PROBLEMS TO WORK ON:
**1)** In the article on AI adoption, where does the business leader's staff spend hours every week searching for information? List every place named.
**2)** Continue the article on the gap between AI capability and AI adoption from its last line.
╭─ TEXT EXCERPT
The Gap Between AI Capability and AI Adoption
The AI industry may be solving the wrong problem.
While technology companies are spending hundreds of billions of dollars on AI infrastructure, most businesses haven't fully figured out how to use the AI they already have.
Every week brings another announcement.
- New data centers.
- More GPUs.
- Bigger investments.
- More compute.
The assumption seems obvious: more infrastructure will lead to better AI, and better AI will lead to better business outcomes.
But after speaking with companies exploring AI adoption, I don't think the model is the bottleneck anymore.
Implementation is.
A Conversation I Keep Having
Recently, I was speaking with a business leader exploring AI for their organization.
The discussion wasn't about GPT, Claude, Gemini, or benchmark scores.
Nobody asked which model was the smartest.
Instead, the conversation revolved around a much simpler problem.
Their employees were spending hours every week searching for information across emails, documents, spreadsheets, and internal systems.
The company wasn't struggling because AI wasn't capable enough.
They were struggling because information was fragmented and workflows were inefficient.
- A more powerful model wouldn't solve that.
- A better implementation would.
- And this is not an isolated case.
It's a pattern.
The Gap Nobody Talks About
The AI industry has made extraordinary progress over the last few years.
Models can write code, analyze documents, summarize information, generate content, and perform tasks that seemed impossible just a short time ago.
Yet when you look inside many organizations, adoption tells a different story.
The technology has moved faster than the business processes around it.
There is now a growing gap between what AI is capable of doing and what businesses are actually using it for.
- Many organizations are still in the experimentation phase.
- Employees are using AI tools individually.
- Teams are running pilots.
- Leadership is discussing strategy.
But very few companies have successfully embedded AI into the day-to-day workflows that drive revenue, efficiency, or customer experience.
That's where the opportunity lies.
╰─
╭─ INPUT DATA
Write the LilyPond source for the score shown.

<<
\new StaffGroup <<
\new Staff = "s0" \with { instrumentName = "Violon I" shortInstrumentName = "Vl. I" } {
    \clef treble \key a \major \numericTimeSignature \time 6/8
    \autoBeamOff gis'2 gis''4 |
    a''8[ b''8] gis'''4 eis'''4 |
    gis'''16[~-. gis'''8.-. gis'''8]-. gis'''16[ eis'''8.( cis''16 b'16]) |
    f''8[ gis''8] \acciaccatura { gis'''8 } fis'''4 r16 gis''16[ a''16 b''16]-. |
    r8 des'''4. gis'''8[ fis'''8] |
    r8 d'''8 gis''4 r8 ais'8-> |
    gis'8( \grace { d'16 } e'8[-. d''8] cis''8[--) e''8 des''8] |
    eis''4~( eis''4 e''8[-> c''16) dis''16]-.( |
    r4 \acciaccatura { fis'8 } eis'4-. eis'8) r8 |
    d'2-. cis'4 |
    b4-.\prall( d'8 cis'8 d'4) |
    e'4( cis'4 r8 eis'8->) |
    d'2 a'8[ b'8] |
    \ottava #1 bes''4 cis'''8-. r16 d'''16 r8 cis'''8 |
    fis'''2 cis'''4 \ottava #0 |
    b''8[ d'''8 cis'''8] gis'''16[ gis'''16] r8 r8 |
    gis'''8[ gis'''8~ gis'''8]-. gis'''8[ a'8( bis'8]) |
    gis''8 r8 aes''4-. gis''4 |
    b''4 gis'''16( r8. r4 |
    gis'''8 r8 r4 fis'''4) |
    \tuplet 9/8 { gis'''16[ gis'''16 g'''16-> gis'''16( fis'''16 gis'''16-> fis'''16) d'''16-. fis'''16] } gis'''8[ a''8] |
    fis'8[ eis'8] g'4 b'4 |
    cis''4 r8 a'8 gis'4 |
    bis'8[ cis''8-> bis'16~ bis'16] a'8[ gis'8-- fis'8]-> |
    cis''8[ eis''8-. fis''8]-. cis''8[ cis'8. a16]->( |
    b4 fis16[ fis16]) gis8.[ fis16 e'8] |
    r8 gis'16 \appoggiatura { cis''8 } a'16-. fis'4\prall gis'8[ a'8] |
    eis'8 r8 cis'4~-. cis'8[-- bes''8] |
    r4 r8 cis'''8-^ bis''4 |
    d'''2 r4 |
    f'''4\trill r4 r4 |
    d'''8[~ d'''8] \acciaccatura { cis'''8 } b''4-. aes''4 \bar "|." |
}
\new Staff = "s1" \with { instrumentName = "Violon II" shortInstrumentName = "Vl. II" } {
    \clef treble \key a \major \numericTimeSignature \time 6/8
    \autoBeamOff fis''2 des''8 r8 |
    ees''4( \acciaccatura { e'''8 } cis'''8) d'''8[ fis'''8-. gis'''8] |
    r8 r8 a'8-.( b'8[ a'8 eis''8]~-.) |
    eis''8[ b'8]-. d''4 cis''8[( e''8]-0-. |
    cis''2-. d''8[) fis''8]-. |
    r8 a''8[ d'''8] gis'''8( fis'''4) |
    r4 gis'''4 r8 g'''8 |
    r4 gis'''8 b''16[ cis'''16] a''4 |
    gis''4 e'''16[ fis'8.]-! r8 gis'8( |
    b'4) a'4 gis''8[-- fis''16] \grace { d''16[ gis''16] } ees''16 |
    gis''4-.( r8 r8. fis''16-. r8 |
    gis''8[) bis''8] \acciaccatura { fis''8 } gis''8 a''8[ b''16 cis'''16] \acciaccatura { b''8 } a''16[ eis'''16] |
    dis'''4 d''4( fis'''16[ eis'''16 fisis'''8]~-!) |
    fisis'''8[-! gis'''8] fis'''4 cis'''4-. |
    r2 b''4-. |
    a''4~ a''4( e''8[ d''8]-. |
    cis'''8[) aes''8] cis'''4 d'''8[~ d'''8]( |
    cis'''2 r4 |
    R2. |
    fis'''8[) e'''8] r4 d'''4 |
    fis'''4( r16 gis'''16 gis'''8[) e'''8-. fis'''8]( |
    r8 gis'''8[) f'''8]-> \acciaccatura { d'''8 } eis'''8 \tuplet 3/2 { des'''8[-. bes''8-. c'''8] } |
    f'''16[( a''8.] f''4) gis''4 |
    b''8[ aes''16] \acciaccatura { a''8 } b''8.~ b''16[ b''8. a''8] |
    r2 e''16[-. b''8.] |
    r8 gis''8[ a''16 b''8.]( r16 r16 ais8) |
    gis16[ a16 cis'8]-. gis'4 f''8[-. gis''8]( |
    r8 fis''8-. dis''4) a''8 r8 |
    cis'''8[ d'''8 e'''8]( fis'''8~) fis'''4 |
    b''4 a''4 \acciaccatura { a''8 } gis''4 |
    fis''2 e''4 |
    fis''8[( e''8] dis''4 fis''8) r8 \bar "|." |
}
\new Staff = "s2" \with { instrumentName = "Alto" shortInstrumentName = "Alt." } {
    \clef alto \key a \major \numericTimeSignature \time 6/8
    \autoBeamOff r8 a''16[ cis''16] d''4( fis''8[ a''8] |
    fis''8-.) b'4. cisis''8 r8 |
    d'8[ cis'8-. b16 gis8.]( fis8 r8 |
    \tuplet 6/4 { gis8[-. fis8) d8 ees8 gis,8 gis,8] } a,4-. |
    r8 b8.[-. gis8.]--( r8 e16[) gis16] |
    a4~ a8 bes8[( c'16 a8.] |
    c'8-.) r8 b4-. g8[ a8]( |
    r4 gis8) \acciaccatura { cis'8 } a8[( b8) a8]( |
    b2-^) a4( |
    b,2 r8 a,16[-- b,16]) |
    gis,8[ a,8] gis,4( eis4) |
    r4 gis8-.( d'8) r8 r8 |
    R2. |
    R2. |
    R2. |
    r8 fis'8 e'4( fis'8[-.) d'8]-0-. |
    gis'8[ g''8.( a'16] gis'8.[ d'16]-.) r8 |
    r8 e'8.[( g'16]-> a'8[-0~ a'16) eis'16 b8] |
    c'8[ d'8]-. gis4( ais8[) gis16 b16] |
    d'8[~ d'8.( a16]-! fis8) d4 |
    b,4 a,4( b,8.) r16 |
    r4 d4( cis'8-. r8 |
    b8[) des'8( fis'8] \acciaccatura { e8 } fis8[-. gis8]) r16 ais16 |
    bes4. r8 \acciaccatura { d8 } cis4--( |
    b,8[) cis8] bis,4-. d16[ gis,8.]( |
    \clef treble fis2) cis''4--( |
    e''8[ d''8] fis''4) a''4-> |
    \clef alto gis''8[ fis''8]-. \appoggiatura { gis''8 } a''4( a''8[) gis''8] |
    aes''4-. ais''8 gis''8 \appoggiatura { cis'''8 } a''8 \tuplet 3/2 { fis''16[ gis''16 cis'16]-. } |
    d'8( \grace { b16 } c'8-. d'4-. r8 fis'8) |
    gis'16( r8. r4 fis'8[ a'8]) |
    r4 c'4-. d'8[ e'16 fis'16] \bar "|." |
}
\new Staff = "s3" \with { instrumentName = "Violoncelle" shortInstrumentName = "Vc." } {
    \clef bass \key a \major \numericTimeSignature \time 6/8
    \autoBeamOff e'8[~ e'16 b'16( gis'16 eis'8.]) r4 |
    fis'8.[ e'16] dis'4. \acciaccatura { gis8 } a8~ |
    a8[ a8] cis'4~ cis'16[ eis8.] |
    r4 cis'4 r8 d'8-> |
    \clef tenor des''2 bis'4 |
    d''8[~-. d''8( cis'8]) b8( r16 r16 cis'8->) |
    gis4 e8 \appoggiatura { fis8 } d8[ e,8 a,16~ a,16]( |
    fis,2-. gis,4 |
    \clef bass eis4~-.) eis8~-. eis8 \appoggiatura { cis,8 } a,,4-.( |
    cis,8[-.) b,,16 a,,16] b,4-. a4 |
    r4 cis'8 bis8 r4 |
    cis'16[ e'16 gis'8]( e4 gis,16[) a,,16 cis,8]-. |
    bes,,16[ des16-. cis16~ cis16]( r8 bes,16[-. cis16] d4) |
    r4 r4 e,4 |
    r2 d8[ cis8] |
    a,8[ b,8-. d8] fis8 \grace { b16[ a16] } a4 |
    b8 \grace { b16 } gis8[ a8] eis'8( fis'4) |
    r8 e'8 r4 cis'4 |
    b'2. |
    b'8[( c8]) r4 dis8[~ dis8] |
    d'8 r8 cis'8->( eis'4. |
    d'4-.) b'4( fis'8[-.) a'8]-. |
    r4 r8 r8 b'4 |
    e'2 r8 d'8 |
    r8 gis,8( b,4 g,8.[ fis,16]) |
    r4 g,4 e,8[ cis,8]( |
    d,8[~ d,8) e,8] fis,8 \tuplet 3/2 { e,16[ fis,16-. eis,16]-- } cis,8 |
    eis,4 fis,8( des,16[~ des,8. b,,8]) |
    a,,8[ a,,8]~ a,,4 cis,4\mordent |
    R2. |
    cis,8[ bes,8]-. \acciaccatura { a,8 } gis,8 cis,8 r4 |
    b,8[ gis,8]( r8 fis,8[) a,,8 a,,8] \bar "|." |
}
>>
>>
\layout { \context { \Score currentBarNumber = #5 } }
╰─
ANSWERS PER TASK:
**1)** Emails, documents, spreadsheets, and internal systems.

**2)**
Three Examples of Where AI Projects Stall
1. Customer Support
A company deploys an AI assistant to help support teams.
The assistant generates useful responses. The technology works.
But agents still need to switch between five different systems to retrieve customer information.
Response quality improves slightly. Productivity barely changes.
The bottleneck wasn't intelligence. It was workflow design.
2. Internal Knowledge Management
Another organization wants employees to find information faster.
They deploy an AI-powered search solution.
The problem? The information lives across shared drives, PDFs, emails, and legacy software.
The AI can only be as effective as the information it can access.
The challenge wasn't model capability. It was data accessibility.
3. Operations and Decision Making
A business implements AI-generated recommendations for operational planning.
The recommendations are accurate. Leadership is impressed.
But nobody changes existing processes. Employees continue working the same way they always have.
The AI becomes a dashboard people occasionally look at. Nothing more.
Again, the problem isn't the technology. The problem is adoption.
Why Bigger Models Won't Solve This
This is why I find the current infrastructure race so interesting.
The technology industry is investing heavily in making AI smarter. And that investment is necessary — innovation at the model level drives the entire ecosystem forward.
But most businesses are nowhere near the limits of today's models.
The majority are still trying to answer much more practical questions:
- How do we integrate AI into existing systems?
- How do we maintain security and compliance?
- How do we train teams to use it effectively?
- How do we measure impact?
- How do we redesign workflows around new capabilities?
Those questions cannot be answered with more GPUs.
Where the Real Opportunity Is
Over the next few years, I believe the most valuable AI companies may not be the ones building foundation models. They may be the companies helping businesses operationalize them.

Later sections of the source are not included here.